Even his worn old wedding ring looked somehow colorless.
As he leaned back, his face pale, Harold W. Smith found himself facing a complete dead end. He could not account for the whereabouts of his enforcement arm.
And all hell was breaking loose.
The first call had come from the President of the United States that morning. Smith had picked up the red handset of the dial-less red telephone sitting on his desk in the middle of the first strident ring.
"Smith. We have a problem."
The President was respectful. He was the seventh president Smith had been privileged to serve. They had all been respectful. Not because they feared Smith and his organization, but because they understood how it functioned.
CURE was set up to operate outside of constitutional restrictions. It was answerable to no one. Not even the Executive Branch. The President was the only person outside the organization who knew it existed. To admit there was a CURE would have been tantamount to admitting the Constitution didn't work and the great modern experiment in democracy was a broken, flailing mechanism.
The President was prohibited from ordering Smith to undertake operations. Chief Executives could only suggest missions.

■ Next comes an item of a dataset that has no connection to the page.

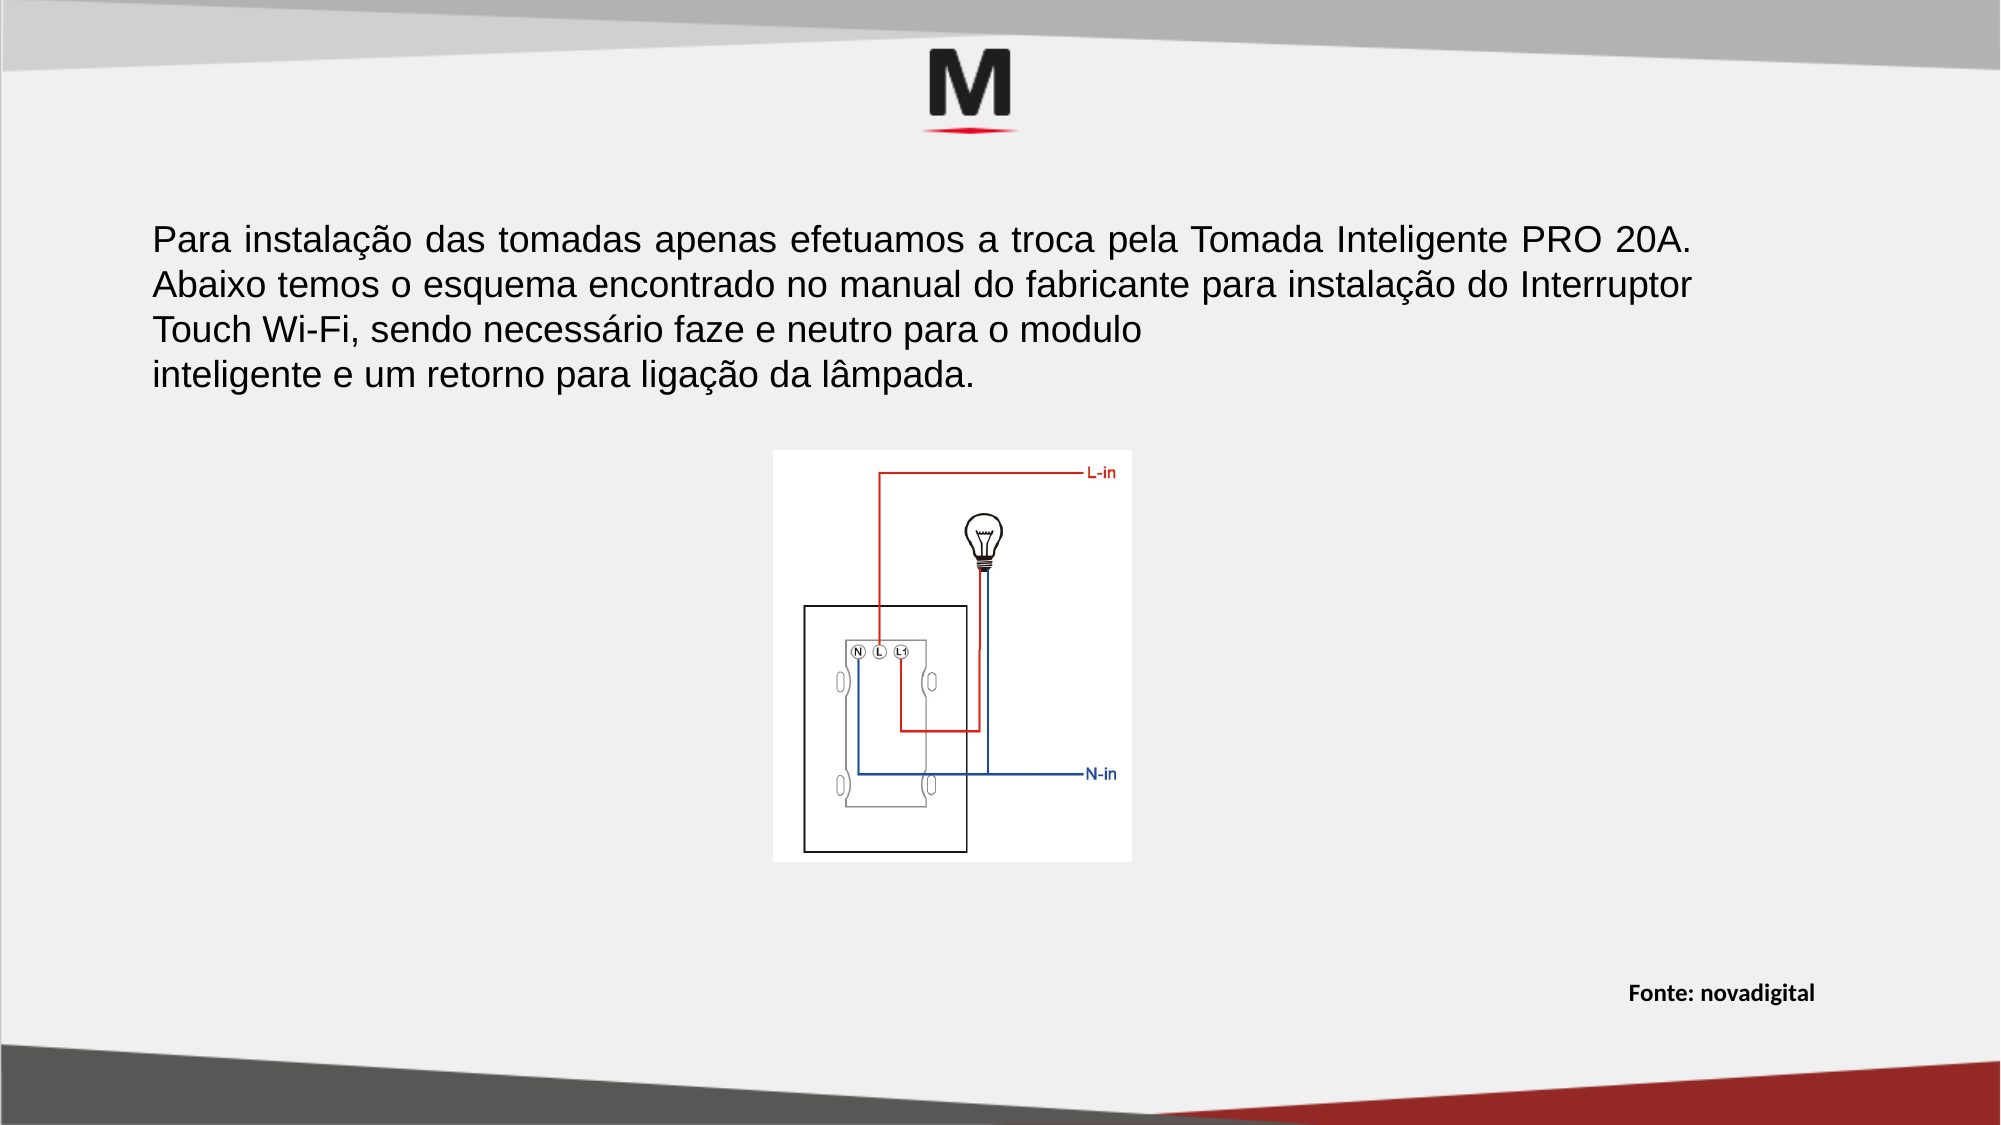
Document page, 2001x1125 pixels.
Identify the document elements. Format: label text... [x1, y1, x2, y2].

That way, there could be no opportunity for a ruthless officeholder to abuse CURE.
Presidential control was limited to one simple instruction: Shut down.
Smith's instructions were clear in that event. The computer files would be erased, the enforcement arm disposed of, and when those details had been attended to Smith was to ingest the poison pill he kept in the watch pocket of his gray vest. It would leave no trace-other than a gray corpse.
And he would execute this order without hesitation. Because he was Harold Smith. Every President for the last thirty years had known this, and so none had given the order to shut down.
And so this latest President was saying in a reserved tone of respect, "I have something you might want to look into."
"Go ahead, Mr. President," said Smith with equal respect.
"Someone has just tried to invade Cuba."